To: "[ontolog-forum]" <ontolog-forum@xxxxxxxxxxxxxxxx>
From: Ed Barkmeyer <edbark@xxxxxxxx>
Date: Tue, 7 Aug 2012 16:30:41 -0400
Message-id: <50217AF1.2090505@xxxxxxxx>

Juan de Nadie wrote:
> Hi.
> Today I saw some articles concerning this subject. I wonder what are 
> the implications of this view in our research subjects (ontologies, 
> semantic web, etc). How this view changes our views about the semantic 
> web and the use of ontologies?
>
> 
>http://www.xconomy.com/san-francisco/2012/08/07/the-next-internet-inside-parcs-vision-of-content-centric-networking/?single_page=true
> 
>
>
> http://www.parc.com/services/focus-area/content-centric-networking/
>
> Best regards.    (01)
++++++++++
◆ What to do
Write the next part of the ontolog-forum email about content-centric networking, picking up after its last line.
++++++++++
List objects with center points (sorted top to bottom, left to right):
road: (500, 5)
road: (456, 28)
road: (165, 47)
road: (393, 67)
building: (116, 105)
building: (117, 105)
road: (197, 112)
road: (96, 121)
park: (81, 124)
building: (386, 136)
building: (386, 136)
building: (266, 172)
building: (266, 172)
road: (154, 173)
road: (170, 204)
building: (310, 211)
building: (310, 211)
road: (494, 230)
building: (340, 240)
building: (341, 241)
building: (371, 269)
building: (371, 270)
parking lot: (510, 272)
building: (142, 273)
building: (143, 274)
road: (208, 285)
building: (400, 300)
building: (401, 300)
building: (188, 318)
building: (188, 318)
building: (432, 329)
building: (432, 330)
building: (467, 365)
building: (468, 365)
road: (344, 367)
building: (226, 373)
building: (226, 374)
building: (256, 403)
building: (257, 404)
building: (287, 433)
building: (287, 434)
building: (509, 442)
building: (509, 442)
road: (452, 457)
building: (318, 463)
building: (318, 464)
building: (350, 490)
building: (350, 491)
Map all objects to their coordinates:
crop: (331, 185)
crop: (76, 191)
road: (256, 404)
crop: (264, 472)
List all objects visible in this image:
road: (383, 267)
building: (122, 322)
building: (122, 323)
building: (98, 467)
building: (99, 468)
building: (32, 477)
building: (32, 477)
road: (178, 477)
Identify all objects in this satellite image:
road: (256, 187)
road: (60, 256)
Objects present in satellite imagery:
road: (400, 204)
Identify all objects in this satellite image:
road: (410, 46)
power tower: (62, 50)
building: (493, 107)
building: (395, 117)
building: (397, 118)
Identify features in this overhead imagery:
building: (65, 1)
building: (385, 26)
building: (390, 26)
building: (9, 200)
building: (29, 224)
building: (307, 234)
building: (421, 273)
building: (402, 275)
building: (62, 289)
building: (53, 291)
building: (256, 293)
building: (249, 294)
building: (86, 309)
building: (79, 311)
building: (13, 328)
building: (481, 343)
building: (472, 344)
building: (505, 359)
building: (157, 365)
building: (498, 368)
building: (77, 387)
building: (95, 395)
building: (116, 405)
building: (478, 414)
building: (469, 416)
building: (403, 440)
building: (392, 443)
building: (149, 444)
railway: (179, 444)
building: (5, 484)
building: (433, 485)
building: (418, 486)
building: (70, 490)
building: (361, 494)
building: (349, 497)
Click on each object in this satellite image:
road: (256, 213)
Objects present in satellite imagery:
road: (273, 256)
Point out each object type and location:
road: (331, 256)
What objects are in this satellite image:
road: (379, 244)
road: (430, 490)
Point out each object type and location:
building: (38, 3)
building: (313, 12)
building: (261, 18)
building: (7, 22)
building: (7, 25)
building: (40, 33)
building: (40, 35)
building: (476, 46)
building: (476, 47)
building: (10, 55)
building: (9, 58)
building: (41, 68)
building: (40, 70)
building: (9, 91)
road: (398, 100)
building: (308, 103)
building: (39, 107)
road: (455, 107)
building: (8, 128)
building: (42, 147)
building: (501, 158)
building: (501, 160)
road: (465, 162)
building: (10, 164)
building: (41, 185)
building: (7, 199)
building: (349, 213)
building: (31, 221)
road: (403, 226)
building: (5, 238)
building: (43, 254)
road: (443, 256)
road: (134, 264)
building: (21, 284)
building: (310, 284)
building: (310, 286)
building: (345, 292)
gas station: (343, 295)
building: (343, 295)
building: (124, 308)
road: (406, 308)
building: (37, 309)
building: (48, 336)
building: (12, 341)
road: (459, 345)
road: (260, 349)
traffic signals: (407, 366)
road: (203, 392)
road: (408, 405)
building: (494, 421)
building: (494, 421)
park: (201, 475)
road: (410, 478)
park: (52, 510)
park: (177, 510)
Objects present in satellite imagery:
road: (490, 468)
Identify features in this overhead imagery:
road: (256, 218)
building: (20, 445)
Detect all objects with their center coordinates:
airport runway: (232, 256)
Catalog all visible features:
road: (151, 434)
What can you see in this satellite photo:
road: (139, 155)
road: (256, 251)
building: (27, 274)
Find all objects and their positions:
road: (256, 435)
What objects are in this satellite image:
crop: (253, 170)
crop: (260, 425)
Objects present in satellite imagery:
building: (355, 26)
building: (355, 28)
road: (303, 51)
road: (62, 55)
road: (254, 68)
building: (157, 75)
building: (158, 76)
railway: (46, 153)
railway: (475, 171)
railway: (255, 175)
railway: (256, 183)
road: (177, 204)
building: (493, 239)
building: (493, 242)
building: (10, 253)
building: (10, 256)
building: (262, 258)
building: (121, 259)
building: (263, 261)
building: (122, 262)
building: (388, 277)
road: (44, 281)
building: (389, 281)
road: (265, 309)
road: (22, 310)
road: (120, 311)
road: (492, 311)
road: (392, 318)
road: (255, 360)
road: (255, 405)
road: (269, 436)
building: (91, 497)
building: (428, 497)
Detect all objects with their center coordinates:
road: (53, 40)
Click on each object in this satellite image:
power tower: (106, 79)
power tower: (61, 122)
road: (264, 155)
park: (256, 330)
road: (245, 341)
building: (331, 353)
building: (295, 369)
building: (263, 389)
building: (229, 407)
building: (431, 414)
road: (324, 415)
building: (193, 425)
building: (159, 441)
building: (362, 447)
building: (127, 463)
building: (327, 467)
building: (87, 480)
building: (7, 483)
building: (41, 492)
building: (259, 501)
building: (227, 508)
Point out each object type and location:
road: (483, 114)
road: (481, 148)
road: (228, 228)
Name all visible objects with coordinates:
++++++++++
◆ Answer to the task
If I understand the PARC writeup correctly, this is an implementation 
trick.  The idea is that when you fetch a 'web page' that is a 5MB 
document, something like 1000 packets transit the internet to deliver 
that document to you.  Your browser may "cache" the whole document under 
the id URI xxxxx and if you subsequently click on a link to URI xxxxx, 
it won't bother to get it over the Internet, it will just display it 
from its cache.  Now, if each of those thousand packets actually says:  
I am packet #nnn from URI xxxxx, then the servers along the route can do 
the same thing -- cache the packet under its name.  If 50 people on your 
ISP ask for the same document as URI xxxxx, and the server has cached 
all of the packets, it can just send those packets to all the 
requestors.  And even if it only has a subset of them, it can send the 
first request to the server that actually has the document and cache the 
missing packets as they arrive.  Yes, you get 50 copies of 1000 packets 
on the server's lines, but you don't busy the rest of the Internet 
intermediaries who would otherwise be involved in moving those 50,000 
packets.  That is the potential value.  There are some security issues 
involved -- the server that owns URI xxxxx may not be willing to send 
the document to arbitrary clients, and in that case, the relay servers 
need to know that they can't cache it, or they might have to do some 
authorization dance with the primary server.    (02)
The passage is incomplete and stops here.